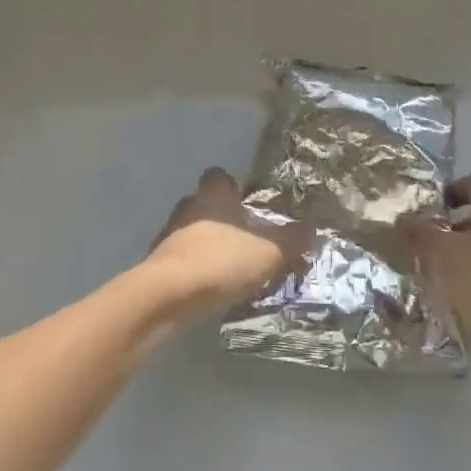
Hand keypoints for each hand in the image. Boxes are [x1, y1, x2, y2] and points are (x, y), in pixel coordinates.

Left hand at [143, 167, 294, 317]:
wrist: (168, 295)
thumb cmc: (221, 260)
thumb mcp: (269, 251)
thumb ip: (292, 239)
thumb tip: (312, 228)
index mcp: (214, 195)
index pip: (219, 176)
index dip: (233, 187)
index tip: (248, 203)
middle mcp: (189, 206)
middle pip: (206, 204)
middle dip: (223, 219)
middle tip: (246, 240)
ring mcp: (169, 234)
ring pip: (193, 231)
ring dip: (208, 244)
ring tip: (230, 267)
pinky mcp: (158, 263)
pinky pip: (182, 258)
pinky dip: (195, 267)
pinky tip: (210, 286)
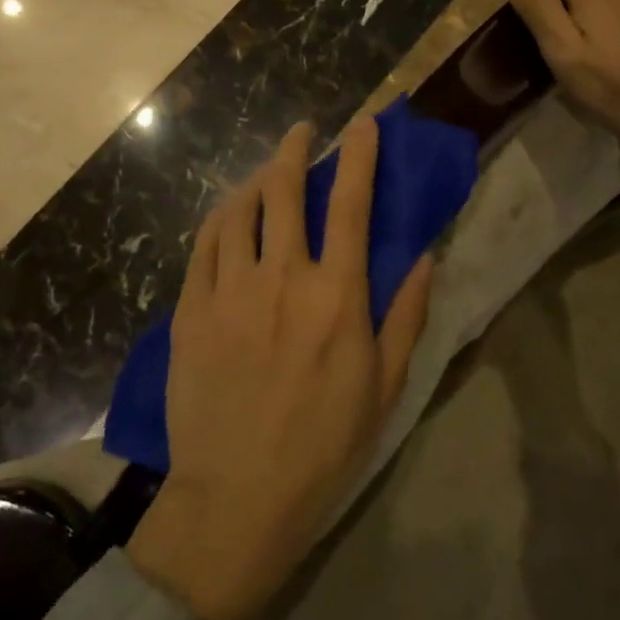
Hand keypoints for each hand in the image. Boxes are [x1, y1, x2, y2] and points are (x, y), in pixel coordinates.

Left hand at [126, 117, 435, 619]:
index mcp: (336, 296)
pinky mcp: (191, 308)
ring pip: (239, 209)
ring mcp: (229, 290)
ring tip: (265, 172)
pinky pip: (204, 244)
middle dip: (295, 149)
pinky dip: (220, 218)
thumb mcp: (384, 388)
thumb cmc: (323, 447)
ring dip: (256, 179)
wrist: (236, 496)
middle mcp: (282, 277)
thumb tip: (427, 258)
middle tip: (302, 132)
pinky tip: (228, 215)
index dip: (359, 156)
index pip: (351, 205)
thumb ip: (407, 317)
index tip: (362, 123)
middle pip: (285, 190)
+ + + + +
▸ **Action item**
Reproduce, word for word, only the lines in the records above from the line with "pinky pip: (182, 258)" through the line with "pinky tip: (228, 215)", including both ends; omit the pictures.

▸ **Reply to the exercise**
pinky pip: (182, 258)
pinky dip: (195, 267)
pinky tip: (210, 286)
Hand keypoints for each hand in the image. Boxes are [x1, y1, x2, y2] and points are (x, y), in pixel coordinates.

Left hand at [126, 117, 435, 619]:
index mcp: (336, 296)
pinky mcp: (191, 308)
ring pip: (239, 209)
ring mcp: (229, 290)
ring tip: (265, 172)
pinky pip: (204, 244)
middle dip: (295, 149)
pinky dip: (220, 218)
thumb mcp: (384, 388)
thumb cmc: (323, 447)
ring dip: (256, 179)
wrist: (236, 496)
middle mcp: (282, 277)
thumb tip: (427, 258)
middle tip: (302, 132)
pinky tip: (228, 215)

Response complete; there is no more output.